Les pogroms violents de KristallnachtEn novembre 1938, la seconde phase de l'« aryanisation » commença, forcée. Toutes les entreprises appartenant à des Juifs devaient être obligatoirement transférées à des « aryens ». Des « administrateurs » non juifs furent nommés pour superviser la vente immédiate de ces entreprises. Les honoraires de ces « administrateurs », souvent presque équivalents au prix de vente, étaient payés par les anciens propriétaires. Des lois et décrets ultérieurs interdisaient aux Juifs de participer à la plupart des activités économiques du pays.

Quelle était la vision géopolitique nazie ?

En Allemagne, Hitler et une grande partie de la population allemande considéraient les frontières internationales définies par le traité de Versailles, signé en 1919 entre ce pays et les vainqueurs de la Première Guerre mondiale, comme « injustes et illégitimes ».a Seconde Guerre mondiale (États-Unis, Royaume-Uni, France et autres alliés). Selon les termes de l'accord, l'Allemagne a perdu environ 13 % de son territoire et environ un dixième de sa population (entre 6,5 et 7 millions d'habitants).

Pour Leader, les Allemands avaient non seulement le droit, mais aussi le devoir de briser le siège territorial imposé par les ennemis du pays et d'incorporer, dans le Troisième Reich, toutes les populations d'origine germanique (Allemands populaires) d'autres régions d'Europe. Toujours selon la vision géopolitique nazie, la conquête de l'Europe de l'Est était essentielle, considérée comme une Habitat (« espace vital »), essentiel à la croissance démographique des Allemands génétiquement purs.

L'expulsion et la destruction des peuples slaves, considérés comme inférieurs, permettraient non seulement la croissance territoriale, mais aussi l'acquisition de ressources agricoles et naturelles essentielles au Reich. Les massacres et le nettoyage ethnique étaient, selon l'idéologie nationale-socialiste, des moyens légitimes de conquérir ces terres et d'en maintenir le contrôle. De plus, avec l'occupation de l'Europe de l'Est, Hitler entendait détruire le bolchevisme (communisme), qu'il considérait comme une menace existentielle, rien d'autre qu'une conspiration juive visant à détruire l'Allemagne.

La politique d’apaisement des Alliés a-t-elle contribué à l’expansion territoriale nazie ?

Cette stratégie pragmatique, qui impliquait des concessions diplomatiques face aux ambitions géopolitiques d'Hitler, fut principalement adoptée par le Royaume-Uni et la France, dont les dirigeants souhaitaient à tout prix éviter une nouvelle guerre mondiale. Cependant, cette approche permit Leader étendre les frontières de l'Allemagne sans tirer un seul coup de feu. En fin de compte, son seul résultat fut le renforcement politique et militaire des nazis, sans pour autant empêcher le conflit mondial qui s'ensuivit.

Compte tenu du poids du Royaume-Uni sur la scène internationale à l’époque4, la position britannique était particulièrement pertinente. Bien que principalement associée au Premier ministre Neville Chamberlain (1937-1940), cette politique était déjà suivie par ses prédécesseurs : James Ramsay MacDonald (1929-1935) et Stanley Baldwin (1935-1937).
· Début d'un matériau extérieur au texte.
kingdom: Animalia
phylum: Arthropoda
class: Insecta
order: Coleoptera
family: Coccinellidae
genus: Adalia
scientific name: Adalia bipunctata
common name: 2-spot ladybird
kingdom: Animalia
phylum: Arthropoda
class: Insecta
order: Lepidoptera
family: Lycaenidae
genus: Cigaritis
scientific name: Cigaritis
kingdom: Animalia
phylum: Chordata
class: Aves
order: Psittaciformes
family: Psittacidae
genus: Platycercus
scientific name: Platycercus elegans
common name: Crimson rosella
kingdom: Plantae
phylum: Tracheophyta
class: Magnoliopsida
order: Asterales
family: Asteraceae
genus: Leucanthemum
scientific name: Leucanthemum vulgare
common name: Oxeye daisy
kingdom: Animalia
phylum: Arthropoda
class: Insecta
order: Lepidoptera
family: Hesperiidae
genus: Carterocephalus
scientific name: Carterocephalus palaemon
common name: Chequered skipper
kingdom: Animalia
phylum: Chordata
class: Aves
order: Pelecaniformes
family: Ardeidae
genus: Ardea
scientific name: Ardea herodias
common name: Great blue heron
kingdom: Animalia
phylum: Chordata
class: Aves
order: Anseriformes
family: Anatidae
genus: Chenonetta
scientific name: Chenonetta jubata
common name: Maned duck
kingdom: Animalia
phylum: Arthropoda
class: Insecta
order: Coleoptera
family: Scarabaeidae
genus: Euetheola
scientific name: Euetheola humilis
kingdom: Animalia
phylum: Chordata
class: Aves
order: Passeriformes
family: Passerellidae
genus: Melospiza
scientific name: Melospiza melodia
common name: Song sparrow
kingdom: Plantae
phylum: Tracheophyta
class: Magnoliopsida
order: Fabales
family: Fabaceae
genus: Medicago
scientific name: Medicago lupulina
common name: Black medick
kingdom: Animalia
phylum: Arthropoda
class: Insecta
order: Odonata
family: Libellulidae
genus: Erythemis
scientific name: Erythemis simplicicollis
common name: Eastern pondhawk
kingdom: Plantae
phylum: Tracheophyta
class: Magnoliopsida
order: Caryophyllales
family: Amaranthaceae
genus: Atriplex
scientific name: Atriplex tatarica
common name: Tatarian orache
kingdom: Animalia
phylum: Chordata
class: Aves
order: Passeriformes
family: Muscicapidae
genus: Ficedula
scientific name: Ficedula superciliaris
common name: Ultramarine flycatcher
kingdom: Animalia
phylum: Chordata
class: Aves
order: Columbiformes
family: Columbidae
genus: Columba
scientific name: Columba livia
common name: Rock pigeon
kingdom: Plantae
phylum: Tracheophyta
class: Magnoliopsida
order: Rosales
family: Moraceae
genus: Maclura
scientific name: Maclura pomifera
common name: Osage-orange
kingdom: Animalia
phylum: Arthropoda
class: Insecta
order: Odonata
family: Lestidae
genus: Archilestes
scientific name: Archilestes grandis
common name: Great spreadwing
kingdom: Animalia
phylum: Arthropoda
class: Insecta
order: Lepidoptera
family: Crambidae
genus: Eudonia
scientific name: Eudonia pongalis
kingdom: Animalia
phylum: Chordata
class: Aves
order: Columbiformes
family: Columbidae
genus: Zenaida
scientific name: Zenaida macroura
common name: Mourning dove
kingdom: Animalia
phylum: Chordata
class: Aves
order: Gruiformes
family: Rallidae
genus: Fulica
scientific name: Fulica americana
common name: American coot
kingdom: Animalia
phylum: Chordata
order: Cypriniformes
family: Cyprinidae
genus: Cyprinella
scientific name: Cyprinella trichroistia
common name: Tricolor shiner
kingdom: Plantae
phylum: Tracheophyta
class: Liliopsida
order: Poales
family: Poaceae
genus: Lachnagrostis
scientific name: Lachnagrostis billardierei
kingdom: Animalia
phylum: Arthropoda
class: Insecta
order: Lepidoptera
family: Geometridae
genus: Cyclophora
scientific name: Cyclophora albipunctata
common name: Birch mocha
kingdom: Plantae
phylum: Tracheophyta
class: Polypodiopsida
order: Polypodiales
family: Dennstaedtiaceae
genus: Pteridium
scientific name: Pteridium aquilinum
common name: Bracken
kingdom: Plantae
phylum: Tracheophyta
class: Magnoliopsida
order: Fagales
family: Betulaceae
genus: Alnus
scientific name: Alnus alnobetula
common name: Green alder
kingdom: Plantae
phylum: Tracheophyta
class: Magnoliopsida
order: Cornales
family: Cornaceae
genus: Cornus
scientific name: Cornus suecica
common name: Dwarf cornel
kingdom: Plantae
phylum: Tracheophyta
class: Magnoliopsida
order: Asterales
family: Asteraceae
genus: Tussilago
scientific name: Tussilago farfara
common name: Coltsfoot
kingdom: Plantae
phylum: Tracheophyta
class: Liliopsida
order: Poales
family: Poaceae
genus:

Durant les deux premières années de sa présidence, la tactique d'Hitler pour éviter toute réaction militaire préventive des puissances victorieuses de la Première Guerre mondiale progressa avec une certaine prudence, tant en politique étrangère qu'en matière de réarmement. Mais en mars 1, en violation directe du traité de Versailles, les troupes allemandes pénétrèrent sans opposition en Rhénanie, région d'Allemagne limitrophe de la France. Le pari fut gagnant pour Hitler, car il n'y eut aucune représaille, ce qui l'encouragea à poursuivre ses plans de guerre.

Deux ans plus tard, les 11 et 13 mars 1938, les nazis occupent l'Autriche (Österreich), qui perd son indépendance et devient une province (Terrains) du Troisième Reich. Cette incorporation, connue sous le nom de Raccordement (« annexion » en allemand) violait expressément les termes des traités de Versailles et de Saint-Germain, qui interdisaient l'unification de ces deux pays. La communauté internationale n'a pas tenté d'empêcher l'occupation de l'Autriche, ni n'a imposé de sanctions à l'Allemagne, ce qui a une fois de plus signalé à Hitler qu'il pouvait poursuivre sa politique expansionniste.

Les nazis ont célébré la Raccordement comme l'accomplissement du destin du peuple germanique. Dans les jours, les semaines et les mois qui suivirent, ils favorisèrent, avec la collaboration de nombreux Autrichiens, une nazification accélérée de tous les aspects de la vie dans le pays annexé. Les quelque 200 XNUMX Juifs qui y vivaient se retrouvèrent, du jour au lendemain, soumis aux mêmes lois antisémites déjà en vigueur en Allemagne. Pour eux, Raccordement Ce fut le début d'un cauchemar. Les Juifs furent battus, persécutés et humiliés publiquement par les membres du Parti nazi et la population locale. Alors que la brutalité et les meurtres se poursuivaient sous le Troisième Reich, le monde observait en silence, persuadé que la politique d'apaisement garantirait la paix.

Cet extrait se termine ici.